There is a nasty long-standing myth that does a lot of harm to humanity. It has destroyed careers, and it’s made the very people who are there to support a leader feel very, very small. If you are a human, you’re familiar with the myth and may even had a starring role in it.
The myth is that to truly help others, we must give advice and tell them everything we know.
The consequences of the myth
I was the subject of this sort of “help” in a small way recently and it reminded me that when someone does this, it can make me feel “less than” if I let it. Luckily, I knew enough about the myth to not allow it to pull me down for long.
Here is a conversation that happened in a local wine shop:
Me: “Can you please help me to find the organic sulfite-free reds?”
Clerk: “Sure, but you should be aware that red wine can never be sulfite-free“.
Me: “Thank you. I knew that, and didn’t mean to use the term ‘sulfite-free’; I should have asked for the location of your wines with no additional sulfites added.”
Clerk: “Most wine producers add additional sulfites to preserve the wine and there isn’t any proof that the additional sulfites cause problems for most people…..etc., etc., blah, blah…..”
As he droned on for several minutes, all I could think about was how I felt as if I was being talked down to, and I just wanted to grab the wine, pay for it, and get out of there. The clerk let me know everything he knew about organic wine and “no additional sulfites added” even though I’d already indicated that I had knowledge of the subject.

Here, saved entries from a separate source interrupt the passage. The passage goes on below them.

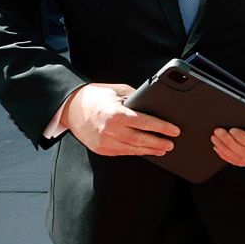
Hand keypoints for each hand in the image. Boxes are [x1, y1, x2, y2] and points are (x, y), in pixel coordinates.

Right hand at [64, 83, 178, 157]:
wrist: (70, 108)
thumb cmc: (94, 97)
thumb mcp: (116, 91)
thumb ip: (135, 97)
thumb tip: (151, 104)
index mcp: (116, 113)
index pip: (145, 122)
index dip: (162, 127)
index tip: (174, 130)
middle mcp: (110, 130)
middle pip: (141, 140)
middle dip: (159, 143)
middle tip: (171, 144)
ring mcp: (105, 142)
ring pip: (133, 149)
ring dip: (150, 150)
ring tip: (162, 149)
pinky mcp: (102, 149)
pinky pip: (123, 152)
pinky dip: (136, 152)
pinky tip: (145, 150)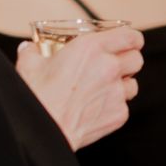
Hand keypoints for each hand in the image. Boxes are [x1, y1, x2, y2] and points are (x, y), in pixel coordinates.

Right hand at [16, 27, 143, 148]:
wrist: (43, 130)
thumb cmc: (37, 97)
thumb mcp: (29, 65)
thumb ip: (32, 52)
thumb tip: (29, 48)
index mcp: (92, 48)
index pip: (130, 36)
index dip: (131, 38)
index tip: (128, 41)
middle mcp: (109, 67)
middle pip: (136, 59)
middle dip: (128, 60)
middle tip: (115, 64)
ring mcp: (116, 92)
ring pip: (133, 84)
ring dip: (122, 84)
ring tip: (104, 88)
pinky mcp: (118, 114)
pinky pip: (123, 107)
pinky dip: (113, 107)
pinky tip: (96, 108)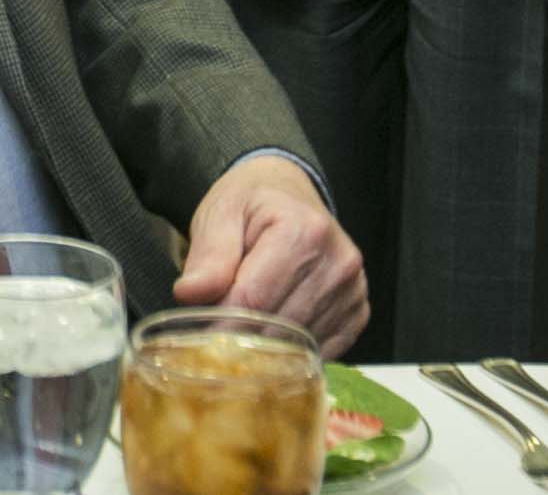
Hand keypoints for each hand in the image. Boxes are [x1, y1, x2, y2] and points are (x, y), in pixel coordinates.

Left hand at [174, 156, 367, 352]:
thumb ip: (209, 255)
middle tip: (211, 344)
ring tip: (242, 334)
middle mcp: (338, 263)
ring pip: (298, 348)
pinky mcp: (357, 313)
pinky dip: (292, 354)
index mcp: (304, 231)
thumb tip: (189, 294)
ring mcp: (353, 291)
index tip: (195, 340)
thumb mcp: (221, 213)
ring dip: (267, 352)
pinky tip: (274, 334)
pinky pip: (319, 353)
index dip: (219, 327)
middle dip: (240, 342)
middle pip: (278, 329)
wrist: (289, 192)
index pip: (254, 301)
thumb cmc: (253, 202)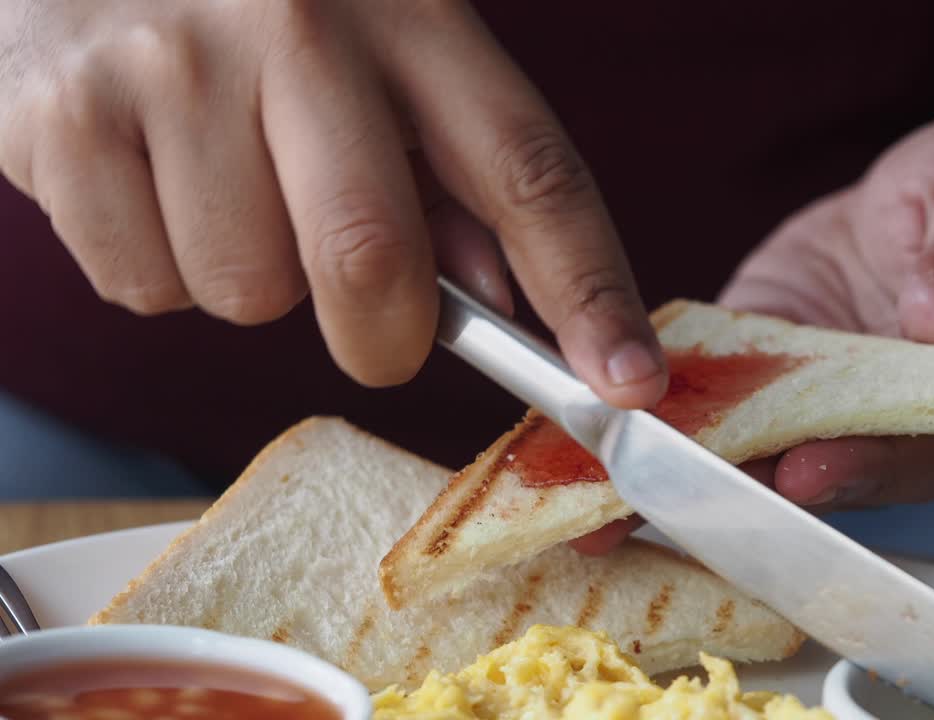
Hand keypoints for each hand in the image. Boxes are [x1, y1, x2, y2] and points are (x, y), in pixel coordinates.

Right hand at [0, 1, 665, 405]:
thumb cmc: (255, 16)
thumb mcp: (377, 57)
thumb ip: (444, 173)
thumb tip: (497, 298)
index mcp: (410, 14)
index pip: (528, 171)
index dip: (589, 291)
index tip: (629, 384)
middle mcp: (297, 26)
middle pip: (374, 263)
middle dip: (381, 336)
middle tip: (368, 318)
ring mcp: (173, 66)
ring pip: (249, 295)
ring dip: (248, 276)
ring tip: (216, 180)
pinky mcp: (64, 117)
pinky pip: (144, 288)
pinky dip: (156, 268)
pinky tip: (146, 179)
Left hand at [572, 115, 933, 552]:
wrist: (927, 208)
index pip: (918, 453)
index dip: (865, 468)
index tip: (805, 470)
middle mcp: (873, 425)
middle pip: (814, 475)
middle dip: (736, 495)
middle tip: (665, 499)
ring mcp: (803, 404)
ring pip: (745, 451)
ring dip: (672, 476)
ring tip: (602, 492)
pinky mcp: (747, 372)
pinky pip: (700, 398)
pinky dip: (646, 418)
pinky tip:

The most important thing to him was to let me know everything he knew. He didn’t listen to me. He didn’t ask me any additional questions about what I wanted or knew on the subject. I don’t know if I’ll go back there because of how small he made me feel.
Default to listening
I once heard about a study that asked doctors how long they listened to their patients without interruption during office hours. The average response from the doctors was three minutes. Yet when they were observed with their patients, they actually only averaged about twenty seconds of listening before interrupting.
Those doctors think the same way most leaders might; that the best way for them to help others is to talk, talk, talk. When in reality, too much talking has the opposite effect. I can’t help but wonder if better listening might help heal their patients by making them feel heard.
People want to be listened to. It makes them feel like they matter, that what they have to say is important. Leaders are in the perfect spot to listen and to demonstrate what it means to actually hear and understand others.
So instead of helping by telling others everything you know, default to listening. You might just be surprised how many people you help (while helping yourself to be a better leader!).